Une emmerdeuse : le qualificatif ne lui déplaît pas. Marie-Odile Bertella-Geffroy commence sa carrière en 1976 à Chartres. Elle ne quittera jamais l’instruction, passionnée par la recherche de la vérité. « J’ai débuté dans la santé par des affaires de fautes chirurgicales graves. Puis j’en suis venue à la santé publique. Je me suis formée sur le tas… comme tous les magistrats spécialisés. » Elle se souvient du point de départ : le scandale de l’hormone de croissance en 1991. « Un petit bonhomme venu me trouver avec ses parents. » Par son volontarisme, la juge en vient à hériter d’une série de dossiers empoisonnés. Hormone de croissance, sang contaminé, syndrome de la guerre du Golfe et des Balkans, amalgames dentaires, Distilbène, vaccination contre l’hépatite   B, retombées de Tchernobyl, dioxine à Gilly-sur-Isère, amiante… Le besoin d’un pôle national spécialisé en santé publique devenait évident. La magistrate l’obtient en 2003. Elle coordonne depuis cette date le bureau de Paris, et devient rapidement la juge emblématique des affaires de santé liées à l’environnement. Elle est cependant loin de faire l’unanimité, et pas seulement en raison de sa détermination si gênante pour les sphères du pouvoir. Elle serait « lente », ses affaires « ne sortent jamais », elle ne veut pas les lâcher, suscite beaucoup d’espoirs vains auprès des victimes. Un magistrat, pourtant de la même trempe, s’interroge sur son faible rendement judiciaire. « En trente ans d’instruction, elle a vu presque tous ses dossiers annulés… »

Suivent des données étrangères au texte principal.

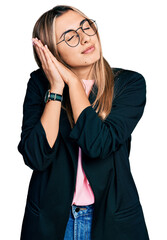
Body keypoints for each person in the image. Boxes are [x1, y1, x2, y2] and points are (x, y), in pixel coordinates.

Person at [17, 4, 150, 240]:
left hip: (112, 221)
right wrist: (57, 88)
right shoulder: (40, 85)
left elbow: (97, 145)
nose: (85, 38)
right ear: (51, 53)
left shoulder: (129, 84)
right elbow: (36, 156)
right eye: (69, 37)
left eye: (86, 26)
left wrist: (74, 82)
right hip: (52, 221)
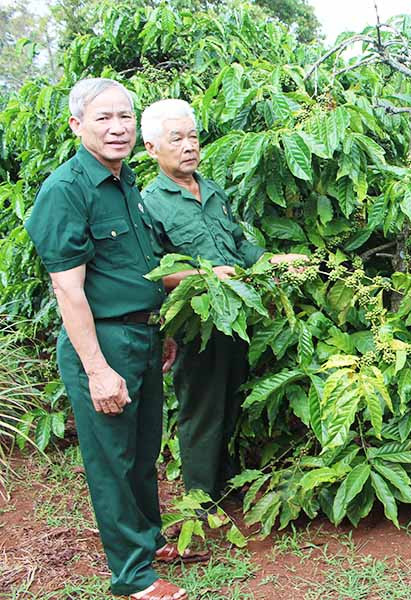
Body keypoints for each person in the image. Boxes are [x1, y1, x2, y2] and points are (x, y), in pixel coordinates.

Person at [25, 79, 189, 600]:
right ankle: (133, 575)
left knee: (142, 452)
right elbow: (68, 290)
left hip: (142, 335)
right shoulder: (66, 190)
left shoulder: (125, 182)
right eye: (103, 118)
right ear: (77, 125)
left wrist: (160, 329)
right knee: (112, 460)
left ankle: (150, 541)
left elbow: (139, 267)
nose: (117, 128)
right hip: (102, 343)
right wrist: (97, 369)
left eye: (124, 117)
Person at [140, 98, 306, 505]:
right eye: (176, 139)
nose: (188, 146)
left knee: (232, 399)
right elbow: (153, 272)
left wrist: (272, 261)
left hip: (237, 316)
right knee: (202, 408)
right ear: (151, 148)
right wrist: (207, 276)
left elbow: (238, 245)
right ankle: (200, 499)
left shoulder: (212, 190)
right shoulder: (150, 202)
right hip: (196, 324)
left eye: (193, 137)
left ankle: (225, 486)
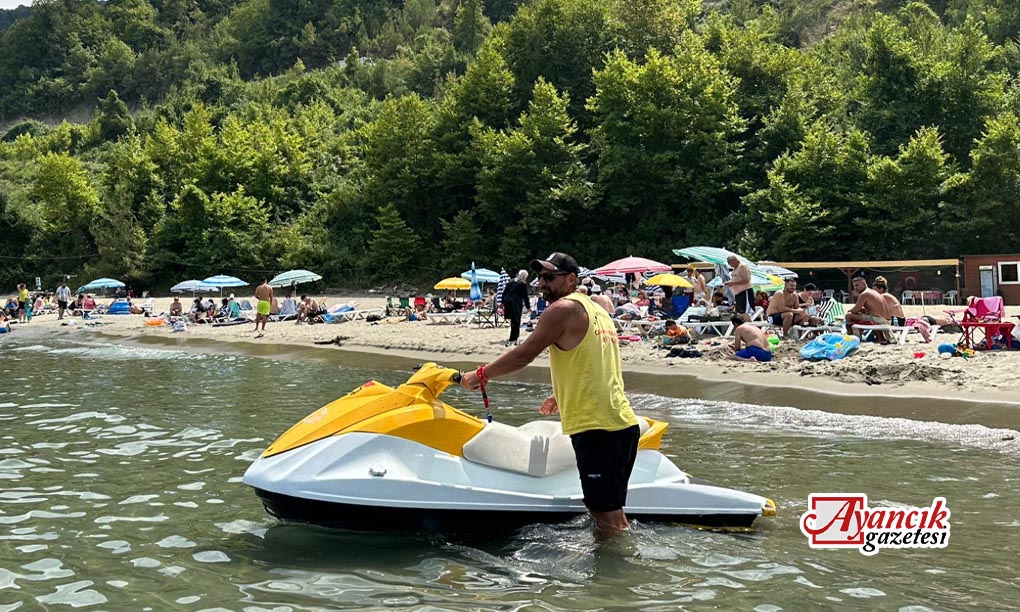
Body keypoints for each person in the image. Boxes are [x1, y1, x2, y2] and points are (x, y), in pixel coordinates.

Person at [459, 252, 640, 533]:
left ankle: (615, 574)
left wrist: (481, 375)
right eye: (540, 277)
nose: (542, 283)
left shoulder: (562, 310)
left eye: (549, 277)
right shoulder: (597, 310)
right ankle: (620, 569)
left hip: (598, 428)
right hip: (621, 425)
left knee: (606, 522)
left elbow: (523, 355)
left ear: (571, 279)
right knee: (612, 515)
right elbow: (598, 361)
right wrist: (561, 394)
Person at [501, 270, 531, 347]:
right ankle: (514, 338)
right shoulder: (522, 284)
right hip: (516, 303)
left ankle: (512, 337)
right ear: (524, 276)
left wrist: (502, 303)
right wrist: (528, 307)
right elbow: (525, 297)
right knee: (517, 321)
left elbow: (504, 293)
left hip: (508, 302)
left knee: (513, 321)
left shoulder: (511, 281)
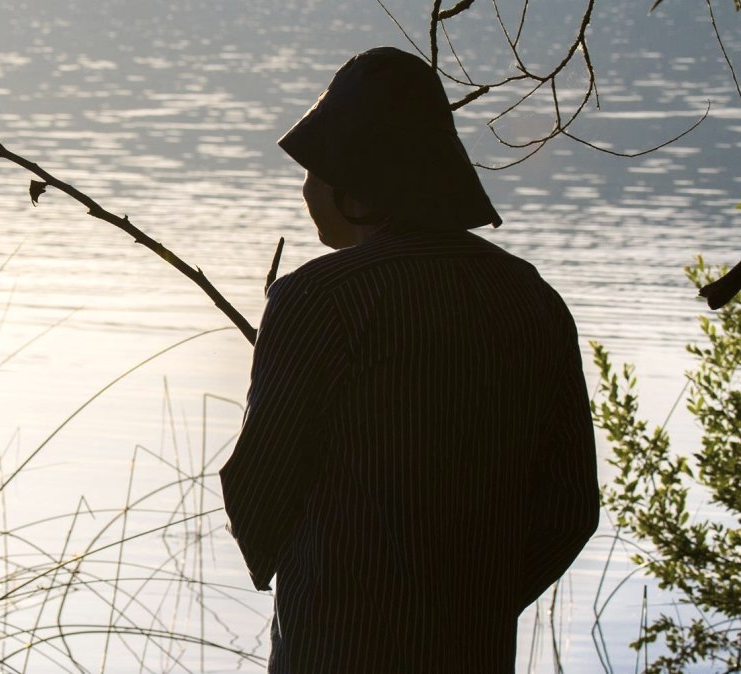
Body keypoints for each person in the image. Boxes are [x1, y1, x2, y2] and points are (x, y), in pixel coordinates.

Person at [218, 47, 599, 672]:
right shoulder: (532, 298)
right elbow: (571, 508)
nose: (305, 187)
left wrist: (317, 580)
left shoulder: (319, 297)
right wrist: (477, 600)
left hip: (334, 647)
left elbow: (258, 488)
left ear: (355, 181)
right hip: (472, 648)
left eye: (313, 169)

Ces critiques agacent Bernard Fau, l’un des avocats qui la connaît le mieux. « Ses détracteurs ne reconnaissent pas la nature très spécifique des affaires de santé publique et environnementale. Des nœuds de vipères ! Il faut enquêter longtemps et à petits pas sur les processus décisionnels conduisant aux scandales. L’exécutif est en permanence dans la ligne de mire du juge d’instruction, qui vit une solitude très particulière. On oublie aussi qu’à défaut d’avoir obtenu des condamnations fracassantes, Marie-Odile Bertella-Geffroy a permis des avancées de notre code pénal. On ne peut que lui tirer son chapeau. »

[^2]: Pour « défaut d’action », quand l’ancienne première secrétaire du PS était directrice des relations du travail au ministère du Travail, de 1984 à 1987.

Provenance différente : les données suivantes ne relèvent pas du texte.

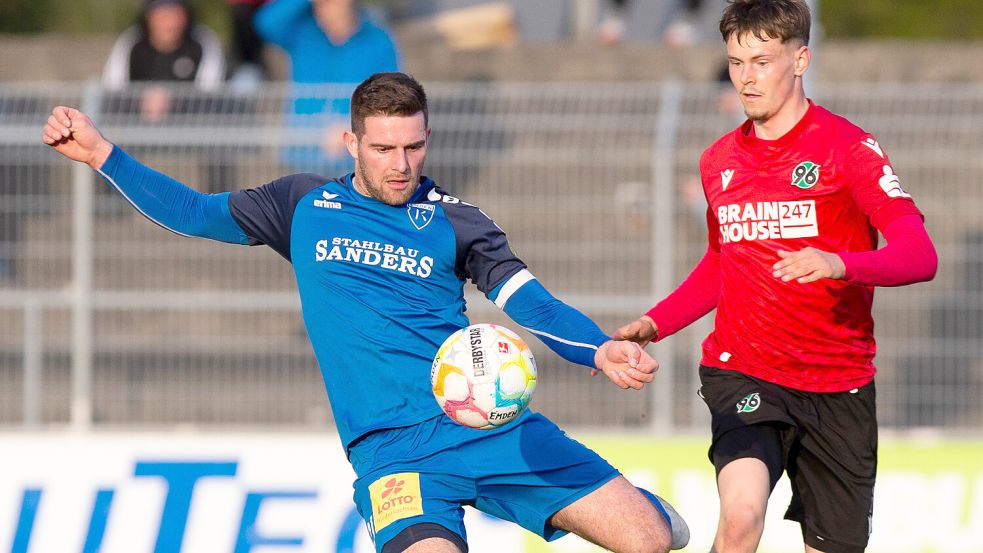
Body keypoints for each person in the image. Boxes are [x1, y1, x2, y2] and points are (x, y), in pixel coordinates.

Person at [43, 72, 689, 552]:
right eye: (383, 148)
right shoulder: (300, 204)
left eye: (412, 147)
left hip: (490, 425)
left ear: (427, 137)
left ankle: (640, 507)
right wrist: (103, 154)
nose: (400, 164)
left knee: (650, 539)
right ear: (351, 140)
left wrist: (597, 348)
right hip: (393, 453)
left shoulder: (457, 221)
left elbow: (530, 302)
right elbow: (190, 211)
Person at [614, 1, 938, 552]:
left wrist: (841, 263)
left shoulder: (848, 149)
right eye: (737, 62)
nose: (746, 76)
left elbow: (920, 254)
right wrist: (655, 322)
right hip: (745, 372)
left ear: (801, 58)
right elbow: (722, 262)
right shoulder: (718, 161)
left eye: (762, 61)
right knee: (741, 515)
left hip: (839, 384)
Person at [255, 0, 399, 175]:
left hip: (353, 161)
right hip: (303, 155)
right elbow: (265, 22)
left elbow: (390, 97)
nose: (325, 11)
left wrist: (351, 128)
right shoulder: (304, 34)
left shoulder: (378, 40)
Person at [102, 0, 225, 123]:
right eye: (162, 16)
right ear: (148, 17)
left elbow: (211, 94)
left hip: (190, 128)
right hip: (135, 128)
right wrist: (141, 102)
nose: (169, 24)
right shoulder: (131, 42)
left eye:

[^3]: Premier fabricant français d’amiante-ciment jusqu’en 1997, et dont Marie-Odile Bertella-Geffroy avait mis en examen l’ex-patron, Joseph Cuvelier.

[^4]: La Criirad et l’AFMT jugent que la recrudescence des cancers et autres affections de la thyroïde sont liées à la radioactivité diffuse dispersée au moment de la catastrophe.